I guess you're right in a purely geometric sense. It's just that it seems almost silly to consider that given that (AIUI) the 3D geometric constraints don't impact the memory access latency at all for now (and likely for any reasonable period of time).
Like you said, thermal and cost constraints dwarf the geometrical one. But I guess my point is that they make it a non-issue and therefore isn't a sound theoretical explanation as to why memory access is O(N^[1/3]).
The speed of light is roughly 30cm/ns. So accessing main memory 15cm away on a motherboard is about 0.5ns slower than cache, no matter whether the main memory is DRAM or SRAM. That's 2 clock cycles extra at 4GHz, which is a tiny fraction of the actual time (somewhere around 100ns) but not negligible. 0.5% or so is just enough that I'd say it can matter. Particularly since larger computers end up putting some of their RAM further away.
geometric constraints don't impact the memory access latency at all for now
I don't know; every time Intel/AMD increase cache size it also takes more cycles. That sounds like a speed of light limit.

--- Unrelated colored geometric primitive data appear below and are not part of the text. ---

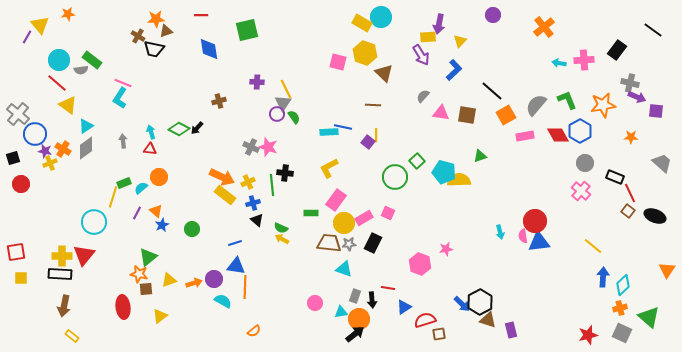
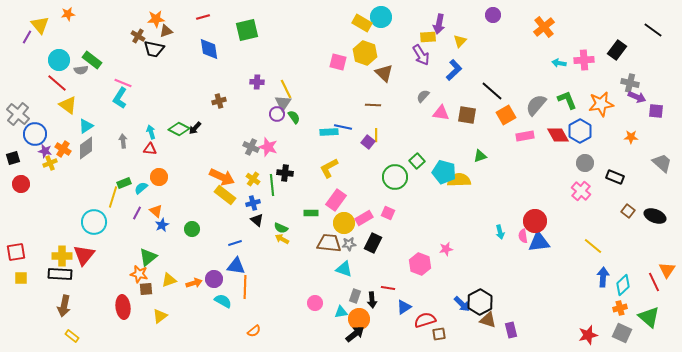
red line at (201, 15): moved 2 px right, 2 px down; rotated 16 degrees counterclockwise
orange star at (603, 105): moved 2 px left, 1 px up
black arrow at (197, 128): moved 2 px left
yellow cross at (248, 182): moved 5 px right, 3 px up; rotated 32 degrees counterclockwise
red line at (630, 193): moved 24 px right, 89 px down
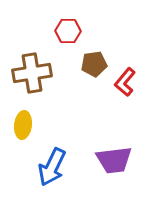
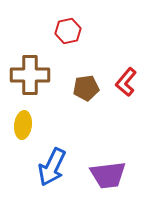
red hexagon: rotated 15 degrees counterclockwise
brown pentagon: moved 8 px left, 24 px down
brown cross: moved 2 px left, 2 px down; rotated 9 degrees clockwise
red L-shape: moved 1 px right
purple trapezoid: moved 6 px left, 15 px down
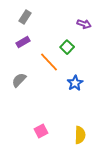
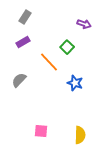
blue star: rotated 21 degrees counterclockwise
pink square: rotated 32 degrees clockwise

Should thermal and cost constraints at scale not also tend to relate to the volume of the individual components in the same way (ignoring constant factors) as the growth factors for an idealized memory structure around the CPU itself? In a more literal sense: the size and quantity of transistors (or other alternative units) also describe the cost, heat dissipation, and volume of the memory simultaneously. Tweaking any of the parameters still ultimately results in a "how much can we handle in that volume of product" equation, which will be the ultimate bound.
The difference is we spread them out into differently optimized volumes instead of build a homogenous cube, which is (most likely IMO) where most of the constant factors come from.
I think this is the part the article glossed over to just get to showing the empirical results, but I also don't feel it's an inherently unreasonable set of assumptions. At the very least, matches what the theoretical limit would be in the far future even if it were to only happen to coincidentally match current systems for other reasons.